Work instructions
Nothing below is to be printed except the lines between the line holding "2. Keep my commandments, and" and the line holding "with Ephraim. And", inclusive, each exactly as it appears.
↓↓↓
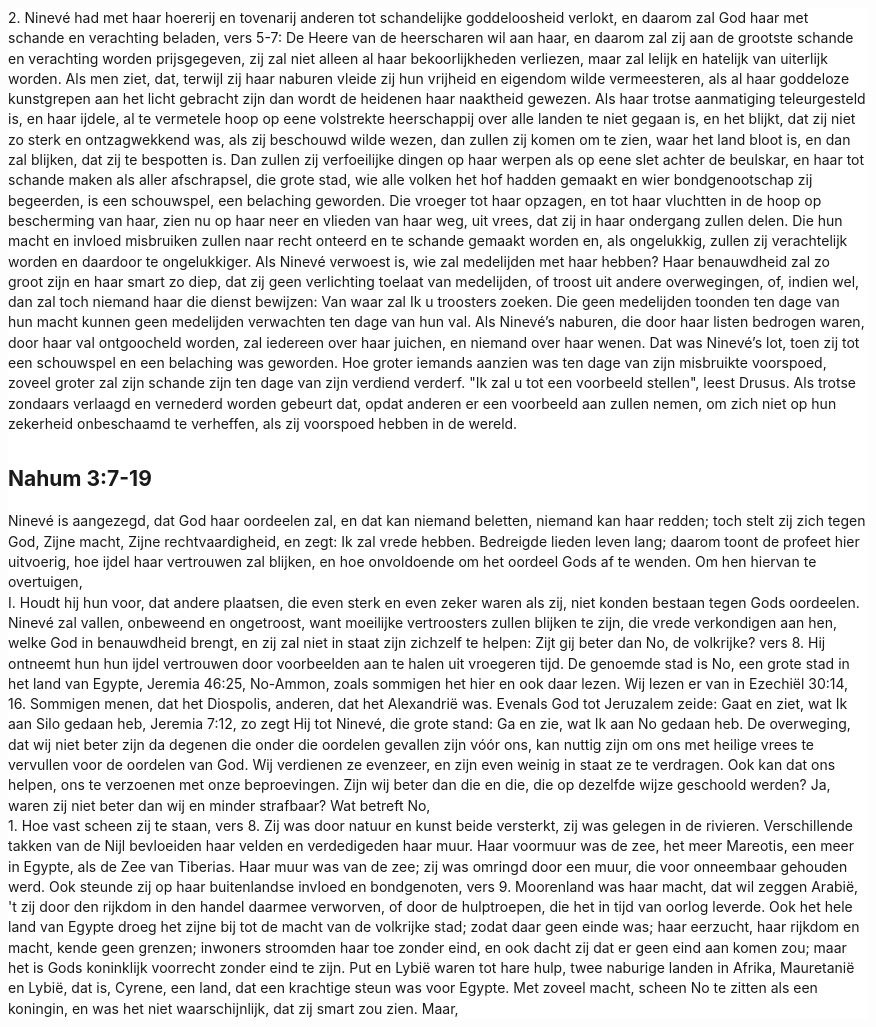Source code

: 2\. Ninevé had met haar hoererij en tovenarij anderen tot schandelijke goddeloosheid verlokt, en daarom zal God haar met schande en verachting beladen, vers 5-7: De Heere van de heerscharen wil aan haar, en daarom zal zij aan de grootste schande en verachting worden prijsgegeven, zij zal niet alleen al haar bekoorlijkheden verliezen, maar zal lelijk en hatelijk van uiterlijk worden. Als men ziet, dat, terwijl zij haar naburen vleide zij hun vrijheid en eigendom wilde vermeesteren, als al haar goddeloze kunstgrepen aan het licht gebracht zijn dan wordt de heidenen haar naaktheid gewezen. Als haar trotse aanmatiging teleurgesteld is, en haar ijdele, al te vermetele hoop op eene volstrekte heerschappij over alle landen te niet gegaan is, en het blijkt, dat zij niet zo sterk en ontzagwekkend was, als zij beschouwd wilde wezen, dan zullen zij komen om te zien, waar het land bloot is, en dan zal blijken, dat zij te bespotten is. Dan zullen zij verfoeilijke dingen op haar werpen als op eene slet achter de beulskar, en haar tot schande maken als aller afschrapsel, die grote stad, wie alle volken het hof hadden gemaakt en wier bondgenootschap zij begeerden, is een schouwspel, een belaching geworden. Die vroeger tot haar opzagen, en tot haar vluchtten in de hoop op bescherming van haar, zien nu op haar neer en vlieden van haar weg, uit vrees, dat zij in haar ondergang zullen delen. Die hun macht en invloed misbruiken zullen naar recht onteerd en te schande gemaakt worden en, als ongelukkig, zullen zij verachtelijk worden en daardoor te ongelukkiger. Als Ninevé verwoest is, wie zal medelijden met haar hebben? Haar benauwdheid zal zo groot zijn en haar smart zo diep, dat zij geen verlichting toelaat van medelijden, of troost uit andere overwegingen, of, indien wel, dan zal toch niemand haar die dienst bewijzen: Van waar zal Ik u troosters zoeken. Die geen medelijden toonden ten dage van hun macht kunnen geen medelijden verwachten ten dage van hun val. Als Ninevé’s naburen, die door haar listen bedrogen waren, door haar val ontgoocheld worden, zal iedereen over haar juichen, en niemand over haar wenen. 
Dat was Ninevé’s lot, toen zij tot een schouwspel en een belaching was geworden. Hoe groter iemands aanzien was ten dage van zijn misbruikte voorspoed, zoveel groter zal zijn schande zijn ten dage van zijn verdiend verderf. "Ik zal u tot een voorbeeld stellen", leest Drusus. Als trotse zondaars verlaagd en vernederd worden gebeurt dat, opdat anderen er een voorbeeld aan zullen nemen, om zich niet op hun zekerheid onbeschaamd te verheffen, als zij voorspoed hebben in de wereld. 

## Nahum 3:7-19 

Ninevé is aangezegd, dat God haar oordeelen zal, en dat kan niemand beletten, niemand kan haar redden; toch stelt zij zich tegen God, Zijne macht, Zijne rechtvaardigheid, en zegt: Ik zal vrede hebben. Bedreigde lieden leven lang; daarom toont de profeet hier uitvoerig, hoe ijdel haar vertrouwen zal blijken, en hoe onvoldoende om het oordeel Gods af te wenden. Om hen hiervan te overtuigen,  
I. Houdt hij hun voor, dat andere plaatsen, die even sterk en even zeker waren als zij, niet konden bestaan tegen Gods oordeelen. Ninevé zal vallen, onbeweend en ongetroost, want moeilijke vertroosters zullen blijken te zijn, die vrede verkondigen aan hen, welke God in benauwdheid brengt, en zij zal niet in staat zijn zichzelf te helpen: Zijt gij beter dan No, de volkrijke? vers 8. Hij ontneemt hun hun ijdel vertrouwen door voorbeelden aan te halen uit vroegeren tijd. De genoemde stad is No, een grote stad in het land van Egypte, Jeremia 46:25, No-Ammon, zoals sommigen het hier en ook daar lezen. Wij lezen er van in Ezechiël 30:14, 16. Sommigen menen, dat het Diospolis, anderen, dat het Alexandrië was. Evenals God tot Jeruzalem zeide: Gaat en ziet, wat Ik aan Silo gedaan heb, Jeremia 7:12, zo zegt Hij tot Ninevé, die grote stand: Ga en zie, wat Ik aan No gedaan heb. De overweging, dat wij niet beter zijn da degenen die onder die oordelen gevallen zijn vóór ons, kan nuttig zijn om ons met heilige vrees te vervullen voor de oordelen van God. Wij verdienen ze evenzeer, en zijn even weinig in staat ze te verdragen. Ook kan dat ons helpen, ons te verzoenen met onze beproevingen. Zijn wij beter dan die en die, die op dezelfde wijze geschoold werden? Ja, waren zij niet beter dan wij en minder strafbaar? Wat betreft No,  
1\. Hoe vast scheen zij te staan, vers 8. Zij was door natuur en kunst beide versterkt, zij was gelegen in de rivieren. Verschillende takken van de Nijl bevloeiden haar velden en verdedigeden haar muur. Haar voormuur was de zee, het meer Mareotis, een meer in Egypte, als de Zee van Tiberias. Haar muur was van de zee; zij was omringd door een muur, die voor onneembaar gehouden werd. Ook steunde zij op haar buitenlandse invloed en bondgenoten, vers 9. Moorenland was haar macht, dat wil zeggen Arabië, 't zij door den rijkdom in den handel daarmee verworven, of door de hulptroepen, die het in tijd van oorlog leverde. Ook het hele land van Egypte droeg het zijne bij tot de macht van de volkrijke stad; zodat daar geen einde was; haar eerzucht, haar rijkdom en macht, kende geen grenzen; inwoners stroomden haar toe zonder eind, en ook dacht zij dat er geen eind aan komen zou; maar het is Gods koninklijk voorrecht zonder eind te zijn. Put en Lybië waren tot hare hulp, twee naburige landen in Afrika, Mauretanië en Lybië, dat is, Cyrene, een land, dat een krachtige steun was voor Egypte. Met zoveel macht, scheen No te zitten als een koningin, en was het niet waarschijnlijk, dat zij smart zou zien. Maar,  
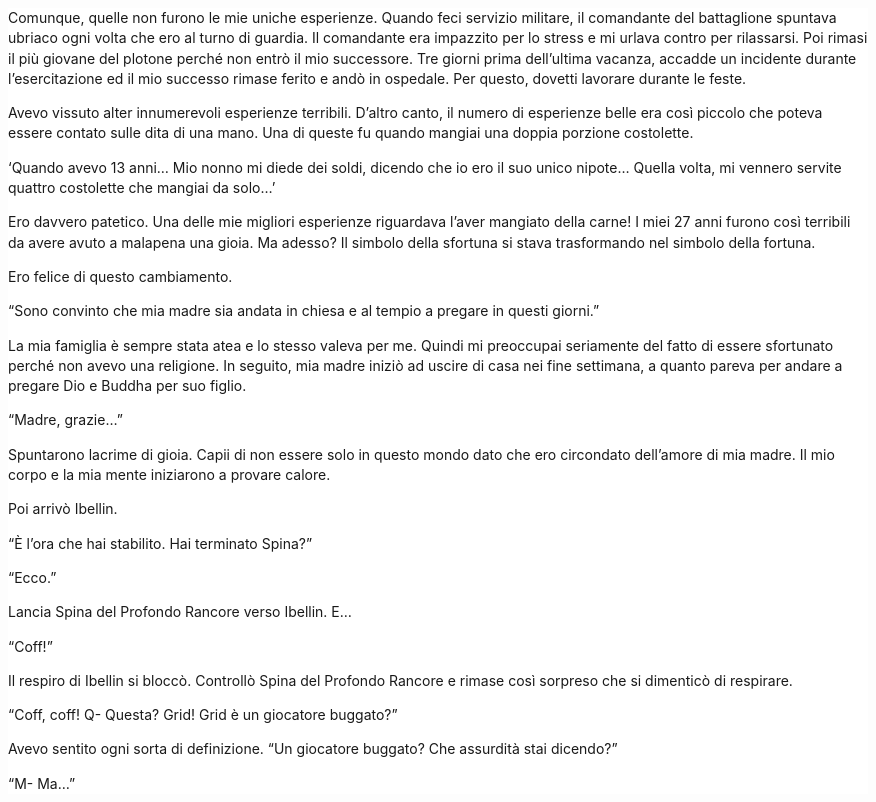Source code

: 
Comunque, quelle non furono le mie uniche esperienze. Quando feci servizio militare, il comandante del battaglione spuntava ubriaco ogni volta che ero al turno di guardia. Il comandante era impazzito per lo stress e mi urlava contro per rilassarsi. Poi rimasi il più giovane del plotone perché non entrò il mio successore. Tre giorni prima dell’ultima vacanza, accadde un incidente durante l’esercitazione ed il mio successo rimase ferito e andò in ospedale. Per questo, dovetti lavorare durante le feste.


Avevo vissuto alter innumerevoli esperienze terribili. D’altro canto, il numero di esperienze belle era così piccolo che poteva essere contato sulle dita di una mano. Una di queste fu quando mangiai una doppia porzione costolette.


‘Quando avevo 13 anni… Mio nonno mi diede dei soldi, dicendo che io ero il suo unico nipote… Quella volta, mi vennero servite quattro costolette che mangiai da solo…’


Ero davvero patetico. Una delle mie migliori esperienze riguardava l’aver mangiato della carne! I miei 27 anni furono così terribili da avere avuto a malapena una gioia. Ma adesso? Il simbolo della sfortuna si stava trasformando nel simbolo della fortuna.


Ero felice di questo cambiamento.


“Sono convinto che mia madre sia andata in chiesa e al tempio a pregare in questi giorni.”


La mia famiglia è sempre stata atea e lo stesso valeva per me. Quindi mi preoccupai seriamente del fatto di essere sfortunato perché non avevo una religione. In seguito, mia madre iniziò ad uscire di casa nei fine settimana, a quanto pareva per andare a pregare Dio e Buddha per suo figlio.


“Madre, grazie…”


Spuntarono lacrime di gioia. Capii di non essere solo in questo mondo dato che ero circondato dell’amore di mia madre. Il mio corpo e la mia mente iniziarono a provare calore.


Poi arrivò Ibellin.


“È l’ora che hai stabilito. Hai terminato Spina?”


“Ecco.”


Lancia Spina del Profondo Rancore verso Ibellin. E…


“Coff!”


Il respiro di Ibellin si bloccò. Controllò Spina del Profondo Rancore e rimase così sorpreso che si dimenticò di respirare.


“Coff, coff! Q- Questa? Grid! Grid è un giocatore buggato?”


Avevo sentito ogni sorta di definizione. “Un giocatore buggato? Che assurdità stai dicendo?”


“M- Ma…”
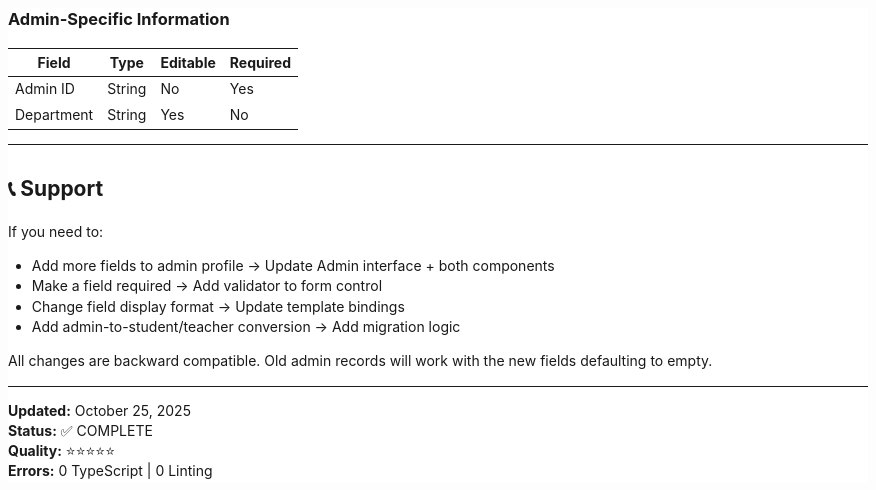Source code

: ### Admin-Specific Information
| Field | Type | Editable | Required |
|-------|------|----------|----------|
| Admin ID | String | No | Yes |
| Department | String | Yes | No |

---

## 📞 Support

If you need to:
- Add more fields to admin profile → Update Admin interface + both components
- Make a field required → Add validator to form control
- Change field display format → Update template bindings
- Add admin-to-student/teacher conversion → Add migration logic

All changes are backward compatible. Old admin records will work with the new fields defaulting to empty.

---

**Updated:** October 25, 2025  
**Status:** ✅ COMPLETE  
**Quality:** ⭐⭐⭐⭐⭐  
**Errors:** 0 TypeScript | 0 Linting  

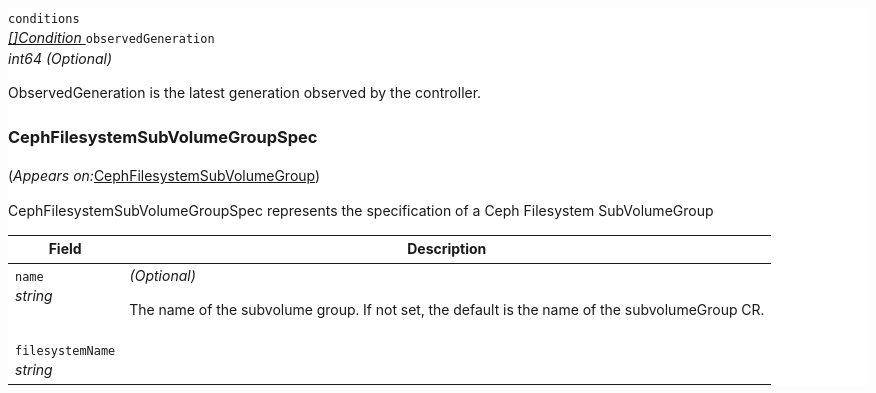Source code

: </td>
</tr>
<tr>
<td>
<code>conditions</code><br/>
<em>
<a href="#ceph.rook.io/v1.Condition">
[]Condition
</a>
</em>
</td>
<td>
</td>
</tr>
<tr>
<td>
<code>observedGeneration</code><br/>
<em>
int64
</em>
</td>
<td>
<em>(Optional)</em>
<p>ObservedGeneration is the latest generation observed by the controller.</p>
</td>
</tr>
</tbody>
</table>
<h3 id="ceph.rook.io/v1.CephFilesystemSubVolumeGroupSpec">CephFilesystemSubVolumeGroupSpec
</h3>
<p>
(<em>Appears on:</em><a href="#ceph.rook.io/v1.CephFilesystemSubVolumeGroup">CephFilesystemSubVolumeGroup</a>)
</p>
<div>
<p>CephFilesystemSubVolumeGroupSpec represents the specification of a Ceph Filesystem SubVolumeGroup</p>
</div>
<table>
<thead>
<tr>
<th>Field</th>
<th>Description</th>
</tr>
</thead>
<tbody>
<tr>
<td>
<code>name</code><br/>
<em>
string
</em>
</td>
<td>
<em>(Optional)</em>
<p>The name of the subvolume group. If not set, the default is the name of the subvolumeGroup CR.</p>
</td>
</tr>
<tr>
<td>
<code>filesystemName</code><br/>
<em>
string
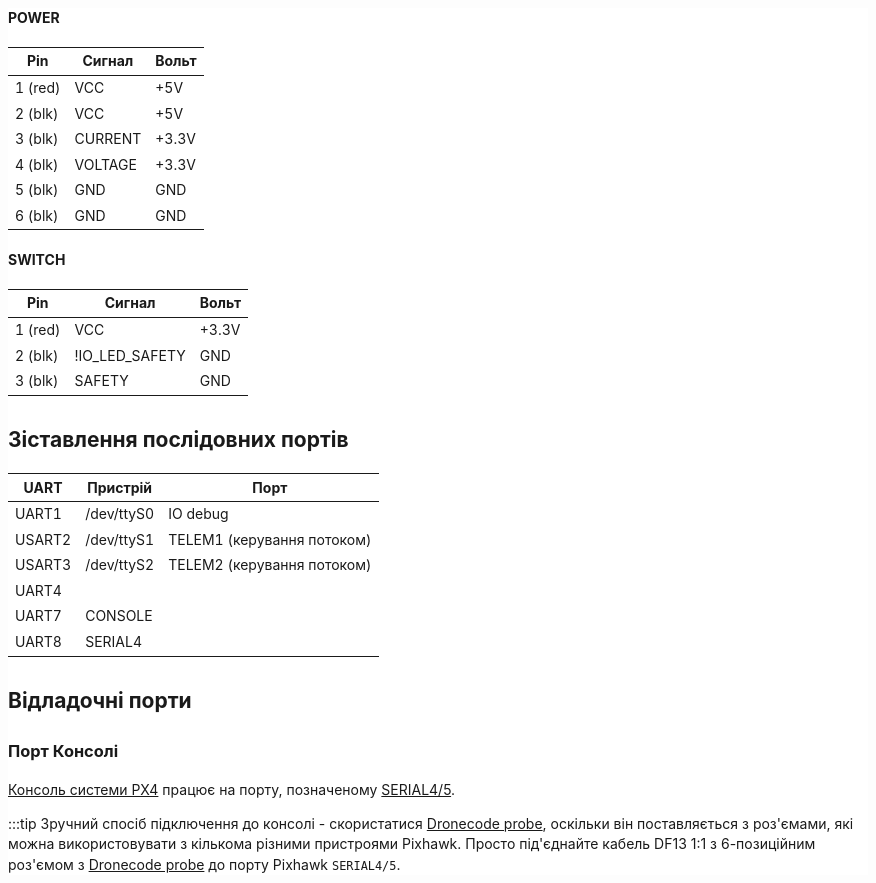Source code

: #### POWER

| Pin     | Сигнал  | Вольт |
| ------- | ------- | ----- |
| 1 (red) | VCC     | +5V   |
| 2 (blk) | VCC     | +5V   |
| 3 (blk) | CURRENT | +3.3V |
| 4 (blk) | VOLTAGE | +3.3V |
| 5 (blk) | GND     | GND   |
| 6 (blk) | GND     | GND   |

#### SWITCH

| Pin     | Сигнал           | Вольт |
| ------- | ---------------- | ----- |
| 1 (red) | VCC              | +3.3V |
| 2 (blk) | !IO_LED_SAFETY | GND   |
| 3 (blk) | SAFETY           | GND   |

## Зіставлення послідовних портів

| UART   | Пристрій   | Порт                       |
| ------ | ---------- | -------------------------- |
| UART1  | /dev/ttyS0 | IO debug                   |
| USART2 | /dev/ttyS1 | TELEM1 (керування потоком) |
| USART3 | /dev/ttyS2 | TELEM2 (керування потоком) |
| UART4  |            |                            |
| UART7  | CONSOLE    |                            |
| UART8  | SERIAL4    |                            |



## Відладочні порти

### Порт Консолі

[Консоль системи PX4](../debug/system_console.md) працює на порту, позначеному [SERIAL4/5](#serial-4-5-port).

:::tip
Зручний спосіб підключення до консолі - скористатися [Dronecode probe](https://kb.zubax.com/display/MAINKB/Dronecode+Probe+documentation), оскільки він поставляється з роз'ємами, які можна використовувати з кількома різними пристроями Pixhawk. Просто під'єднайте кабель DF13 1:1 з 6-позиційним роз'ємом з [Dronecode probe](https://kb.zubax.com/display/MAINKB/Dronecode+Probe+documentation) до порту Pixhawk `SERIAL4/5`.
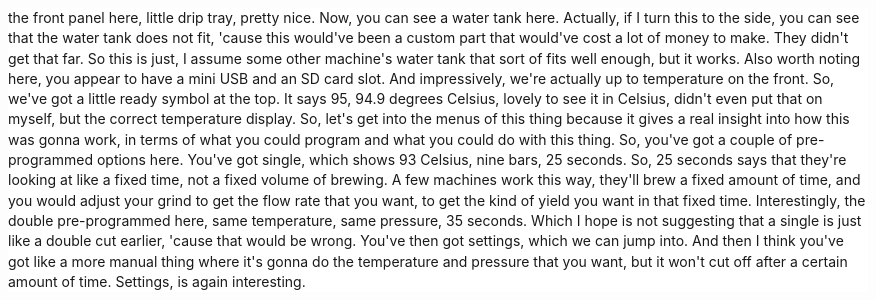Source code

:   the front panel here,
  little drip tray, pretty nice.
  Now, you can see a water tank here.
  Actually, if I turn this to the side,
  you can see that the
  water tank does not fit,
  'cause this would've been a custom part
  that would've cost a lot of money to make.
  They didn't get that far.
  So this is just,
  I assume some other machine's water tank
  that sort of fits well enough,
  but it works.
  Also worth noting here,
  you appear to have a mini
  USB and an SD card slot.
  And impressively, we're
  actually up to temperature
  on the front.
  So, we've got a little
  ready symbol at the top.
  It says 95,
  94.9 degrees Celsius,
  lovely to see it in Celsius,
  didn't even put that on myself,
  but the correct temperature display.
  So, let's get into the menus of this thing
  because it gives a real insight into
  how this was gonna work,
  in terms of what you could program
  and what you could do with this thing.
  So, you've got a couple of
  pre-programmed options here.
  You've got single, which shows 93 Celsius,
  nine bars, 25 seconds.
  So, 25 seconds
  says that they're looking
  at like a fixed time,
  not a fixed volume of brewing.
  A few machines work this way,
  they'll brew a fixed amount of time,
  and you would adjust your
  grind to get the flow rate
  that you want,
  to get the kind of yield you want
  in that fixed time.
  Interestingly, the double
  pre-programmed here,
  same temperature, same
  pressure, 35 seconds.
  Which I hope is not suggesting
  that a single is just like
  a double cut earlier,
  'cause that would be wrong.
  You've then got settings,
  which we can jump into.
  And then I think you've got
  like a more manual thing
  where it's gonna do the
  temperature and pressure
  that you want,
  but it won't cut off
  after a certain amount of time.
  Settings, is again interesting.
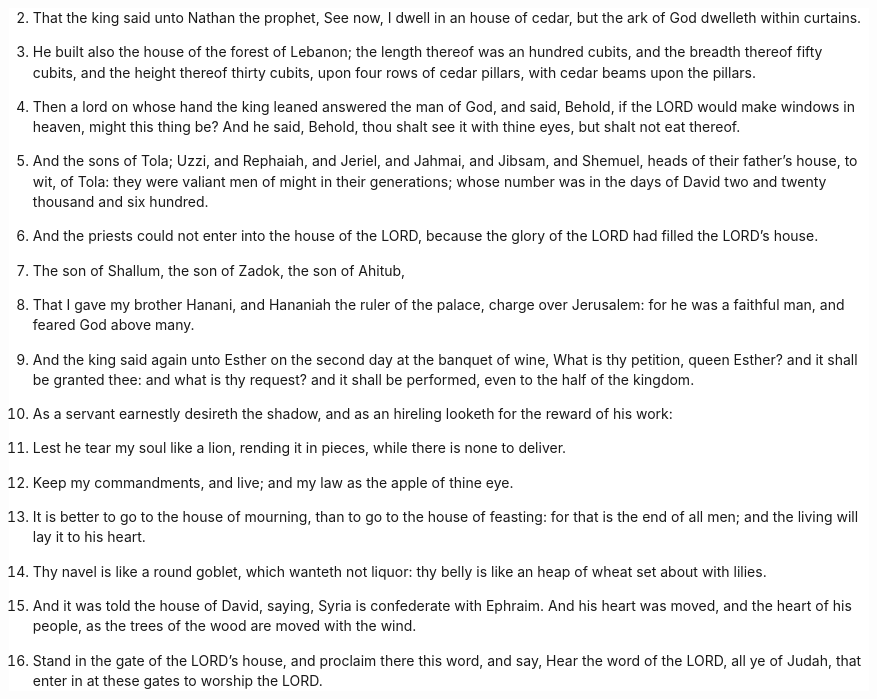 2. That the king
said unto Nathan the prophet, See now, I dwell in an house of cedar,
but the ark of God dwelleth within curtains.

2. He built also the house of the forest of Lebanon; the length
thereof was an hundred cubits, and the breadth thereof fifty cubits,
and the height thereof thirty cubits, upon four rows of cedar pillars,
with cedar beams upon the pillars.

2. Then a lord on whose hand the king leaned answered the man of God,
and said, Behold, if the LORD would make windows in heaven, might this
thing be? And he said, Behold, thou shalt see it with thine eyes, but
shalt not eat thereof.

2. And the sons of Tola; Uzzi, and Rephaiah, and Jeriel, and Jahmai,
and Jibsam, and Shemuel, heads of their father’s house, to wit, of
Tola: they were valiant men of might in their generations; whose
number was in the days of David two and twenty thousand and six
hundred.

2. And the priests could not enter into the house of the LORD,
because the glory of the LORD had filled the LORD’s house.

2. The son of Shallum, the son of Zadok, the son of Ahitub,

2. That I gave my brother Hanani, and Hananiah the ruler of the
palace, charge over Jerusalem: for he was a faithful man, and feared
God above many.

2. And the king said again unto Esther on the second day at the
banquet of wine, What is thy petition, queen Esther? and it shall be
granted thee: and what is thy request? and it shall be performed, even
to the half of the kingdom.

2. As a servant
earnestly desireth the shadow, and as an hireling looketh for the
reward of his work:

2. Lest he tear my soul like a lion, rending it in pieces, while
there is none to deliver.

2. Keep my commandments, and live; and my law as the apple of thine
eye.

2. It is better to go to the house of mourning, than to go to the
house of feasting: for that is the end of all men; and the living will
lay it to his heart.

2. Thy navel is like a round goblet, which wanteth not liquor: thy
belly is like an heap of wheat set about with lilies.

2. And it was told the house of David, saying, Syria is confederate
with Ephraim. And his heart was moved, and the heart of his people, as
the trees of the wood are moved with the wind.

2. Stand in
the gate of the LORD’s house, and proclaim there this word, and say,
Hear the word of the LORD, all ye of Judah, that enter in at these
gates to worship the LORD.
↑↑↑
Exercise answer
2. Keep my commandments, and live; and my law as the apple of thine
eye.

2. It is better to go to the house of mourning, than to go to the
house of feasting: for that is the end of all men; and the living will
lay it to his heart.

2. Thy navel is like a round goblet, which wanteth not liquor: thy
belly is like an heap of wheat set about with lilies.

2. And it was told the house of David, saying, Syria is confederate
with Ephraim. And his heart was moved, and the heart of his people, as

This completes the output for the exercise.